The Definition of Love That Changed How I Lead
- Greg Wiens

- Feb 25
- 4 min read
Updated: Feb 27

Here's a definition of love that will change how you lead.
Love is communicating that a person is known and valued in terms they can grasp.
That's it. Simple. But sit with it for a moment, because the implications run deep.
Love Is a Commitment, Not a Feeling
Most leaders understand this intellectually. But here's where it gets sharp:
True love is communicating that a person is known and valued even when you don't feel like it.
That's the whole game. Anyone can express warmth when it's easy. The commitment to make another person feel known and valued when you're tired, frustrated, or distracted, that's love in its truest form. That's the kind of love that shapes a culture, a family, a church.
So what does it actually mean to make someone feel known and valued? Let's take each one seriously.
What It Means to Be Known
Being known means a person is recognized as an individual. Their presence is needed. Their presence is desired. They are understood for who they are, not who you need them to be.
When a person is truly known, their inner experience matches their outer experience. There's alignment. There's safety. They don't have to manage an image or perform a persona. They can simply be.

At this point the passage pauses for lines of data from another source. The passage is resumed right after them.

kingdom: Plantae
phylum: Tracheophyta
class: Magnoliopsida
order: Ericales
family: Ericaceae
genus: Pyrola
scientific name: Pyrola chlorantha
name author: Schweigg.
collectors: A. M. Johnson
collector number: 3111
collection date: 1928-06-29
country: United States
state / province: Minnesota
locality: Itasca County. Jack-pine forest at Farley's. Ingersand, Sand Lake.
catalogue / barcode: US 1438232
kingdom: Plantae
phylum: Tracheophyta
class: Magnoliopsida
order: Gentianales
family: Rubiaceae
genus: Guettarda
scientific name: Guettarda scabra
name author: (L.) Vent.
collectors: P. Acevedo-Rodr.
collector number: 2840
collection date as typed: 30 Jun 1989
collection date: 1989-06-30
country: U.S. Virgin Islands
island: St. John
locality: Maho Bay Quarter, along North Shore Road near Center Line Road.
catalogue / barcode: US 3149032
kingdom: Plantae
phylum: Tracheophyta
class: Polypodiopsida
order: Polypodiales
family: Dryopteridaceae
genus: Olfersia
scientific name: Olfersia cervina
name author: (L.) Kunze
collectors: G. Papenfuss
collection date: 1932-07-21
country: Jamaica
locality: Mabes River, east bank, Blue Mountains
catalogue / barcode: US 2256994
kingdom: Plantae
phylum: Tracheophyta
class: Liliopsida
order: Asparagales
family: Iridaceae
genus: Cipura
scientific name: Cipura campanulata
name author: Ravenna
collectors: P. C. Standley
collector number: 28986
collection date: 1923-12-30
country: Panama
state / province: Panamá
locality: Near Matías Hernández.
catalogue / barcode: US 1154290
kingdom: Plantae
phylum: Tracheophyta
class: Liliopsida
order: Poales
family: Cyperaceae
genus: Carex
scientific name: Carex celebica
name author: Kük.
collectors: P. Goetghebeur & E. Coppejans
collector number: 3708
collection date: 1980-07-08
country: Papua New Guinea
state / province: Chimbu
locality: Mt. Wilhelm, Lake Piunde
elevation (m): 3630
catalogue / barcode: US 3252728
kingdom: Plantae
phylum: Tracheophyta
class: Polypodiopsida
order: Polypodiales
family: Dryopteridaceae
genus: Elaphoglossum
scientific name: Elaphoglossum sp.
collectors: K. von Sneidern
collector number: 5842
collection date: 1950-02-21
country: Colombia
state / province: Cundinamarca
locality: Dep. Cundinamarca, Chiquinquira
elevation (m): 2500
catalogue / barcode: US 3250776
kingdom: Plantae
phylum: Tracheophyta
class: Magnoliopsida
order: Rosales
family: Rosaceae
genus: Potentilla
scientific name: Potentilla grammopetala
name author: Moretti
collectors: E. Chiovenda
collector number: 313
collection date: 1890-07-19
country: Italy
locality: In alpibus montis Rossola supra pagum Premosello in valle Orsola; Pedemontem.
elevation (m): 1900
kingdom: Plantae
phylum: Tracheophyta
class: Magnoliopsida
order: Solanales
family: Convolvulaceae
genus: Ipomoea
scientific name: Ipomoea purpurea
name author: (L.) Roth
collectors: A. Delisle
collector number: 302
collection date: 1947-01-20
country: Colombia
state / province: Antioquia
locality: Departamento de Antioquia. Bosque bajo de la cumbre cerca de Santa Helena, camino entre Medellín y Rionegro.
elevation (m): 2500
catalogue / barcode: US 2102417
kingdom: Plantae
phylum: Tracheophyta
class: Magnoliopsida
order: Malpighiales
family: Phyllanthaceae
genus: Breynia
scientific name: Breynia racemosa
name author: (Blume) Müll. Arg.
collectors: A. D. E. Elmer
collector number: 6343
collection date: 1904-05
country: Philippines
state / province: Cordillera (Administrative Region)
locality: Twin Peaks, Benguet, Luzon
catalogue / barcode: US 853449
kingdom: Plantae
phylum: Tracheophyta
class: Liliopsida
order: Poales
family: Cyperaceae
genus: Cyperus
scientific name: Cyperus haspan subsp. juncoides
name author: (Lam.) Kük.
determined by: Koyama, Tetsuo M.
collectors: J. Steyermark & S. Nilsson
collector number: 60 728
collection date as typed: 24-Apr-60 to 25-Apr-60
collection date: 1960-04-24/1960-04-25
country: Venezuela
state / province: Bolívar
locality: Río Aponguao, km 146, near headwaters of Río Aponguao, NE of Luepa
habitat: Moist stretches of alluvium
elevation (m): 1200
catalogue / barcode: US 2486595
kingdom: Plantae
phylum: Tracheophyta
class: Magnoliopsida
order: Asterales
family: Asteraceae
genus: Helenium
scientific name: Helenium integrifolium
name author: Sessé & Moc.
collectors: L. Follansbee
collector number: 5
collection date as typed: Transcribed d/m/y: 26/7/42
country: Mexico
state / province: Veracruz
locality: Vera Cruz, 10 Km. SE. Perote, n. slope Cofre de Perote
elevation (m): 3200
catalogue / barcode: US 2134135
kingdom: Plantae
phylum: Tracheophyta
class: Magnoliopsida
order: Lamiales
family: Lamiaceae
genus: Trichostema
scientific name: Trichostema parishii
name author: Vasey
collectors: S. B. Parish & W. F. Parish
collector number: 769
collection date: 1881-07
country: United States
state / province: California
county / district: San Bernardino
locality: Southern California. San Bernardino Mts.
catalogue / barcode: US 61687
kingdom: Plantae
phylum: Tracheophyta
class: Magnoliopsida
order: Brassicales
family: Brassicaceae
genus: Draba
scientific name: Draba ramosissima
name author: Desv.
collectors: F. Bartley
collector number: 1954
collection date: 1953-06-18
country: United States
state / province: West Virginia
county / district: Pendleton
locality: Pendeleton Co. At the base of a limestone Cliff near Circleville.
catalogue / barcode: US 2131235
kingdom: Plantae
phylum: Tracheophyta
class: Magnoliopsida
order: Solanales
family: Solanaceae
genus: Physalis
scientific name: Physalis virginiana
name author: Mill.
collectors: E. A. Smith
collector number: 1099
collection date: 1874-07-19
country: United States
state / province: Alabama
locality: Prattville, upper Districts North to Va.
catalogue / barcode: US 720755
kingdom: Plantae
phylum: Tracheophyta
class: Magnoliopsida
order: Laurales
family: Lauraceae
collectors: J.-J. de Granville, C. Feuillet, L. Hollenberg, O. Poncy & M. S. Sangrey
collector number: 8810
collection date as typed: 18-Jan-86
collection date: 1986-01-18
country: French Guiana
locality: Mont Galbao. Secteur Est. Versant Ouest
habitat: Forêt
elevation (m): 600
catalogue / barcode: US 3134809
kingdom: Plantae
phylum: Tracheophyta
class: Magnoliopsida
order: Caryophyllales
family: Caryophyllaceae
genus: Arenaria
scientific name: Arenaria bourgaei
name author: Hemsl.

This doesn't mean there's no accountability or growth. Hebrews 10:24 calls us to spur one another on toward love and good works. But that spurring happens most powerfully from a place of security, not anxiety.
The Greek word ginosko captures this beautifully. It describes being known fully, inside and out. So completely, in fact, that it was even used in Scripture to describe sexual intimacy between a husband and wife; yeah, I know, not where you expected this to go. But that's exactly the point. That's how total this knowing is meant to be.
We all hunger for this. A place where we are fully known and not rejected because of it.
What It Means to Be Valued
Valued means a person is seen as worthy of respect. It means they are, as the Psalmist writes, fearfully and wonderfully made. There is no one else like them. Their contribution to a relationship, to the world, is irreplaceable, because no one else carries their exact combination of attributes, experiences, and perspective.
Critically, being valued in the present means being valued as you are, with all your imperfections intact. Not valued for your potential. Not valued contingently. Valued now.
This is where a Christian worldview parts ways with nearly every alternative. In a purely materialist framework, a human being is a random primordial
configuration of DNA and cellular biology. The universe doesn't care. Value is earned, performed, or assigned by other equally random humans.
But that is not what Scripture teaches. From Genesis to Revelation, God asserts the value of human life regardless of station, performance, or productivity. A handful of the passages that make this case: Genesis 1:26–27, Psalm 139:13–16, John 3:16, Romans 5:6–8, Ephesians 2:8–10. Jesus didn't give a speech about human dignity. He demonstrated it through an excruciating death.
The Moment Everything Changed
When it finally landed for me, really landed, that the God of this magnificent universe fully knew me and still valued me, my life changed.
He knows everything about me. And I mean everything. The parts I show in public and the parts I've buried. Yet he desires me, pursues me, forgives me, nurtures me, and loves me. That's what God's love actually is. Not a vague warm feeling. A commitment to make us known and valued even when, especially when, we've given him every reason not to.
Because we are known and valued by God, we experience his love. And then, only then, can we genuinely love others the same way. John captures it in 1 John 4:16–19:
And so we know and rely on the love God has for us. God is love. Whoever lives in love lives in God, and God in them. 17 This is how love is made complete among us so that we will have confidence on the day of judgment: In this world we are like Jesus. 18 There is no fear in love. But perfect love drives out fear, because fear has to do with punishment. The one who fears is not made perfect in love. 19 We love because he first loved us.
Notice the sequence. We don't manufacture love from the inside out. We receive it first, being fully known and fully valued by God, and then it flows outward. Perfect love, the kind that makes people feel truly known and valued, drives out fear. That's the culture every Christian leader is trying to build. And it starts with receiving it yourself.
The Leadership Application
As a leader, your people need to feel known and valued by you. Not managed. Not developed as a resource. Known and valued.
When they do, they lead from security rather than fear. They take risks. They're honest. They grow. The culture you're trying to build, it starts here.
The Beatles weren't wrong…all we need is love. The real question is why Christians, of all people, aren't more consistently known for it.
That's a conversation for another day.
Greg, I love this. I have always used a definition of love that is internal and personal. "Love is unconditional, positive regard." This is the condition of one's heart that we try to cultivate. Your definition is the outward expression of it that I was missing. Thanks for this. (By the way, I asked ChatGPT to conflate the two and came up with... "Love is the commitment to communicate unconditional positive regard so that a person knows they are fully known and genuinely valued." Not genius level edit but I'm going to save at three in my ChatGPT memory vault for later use.)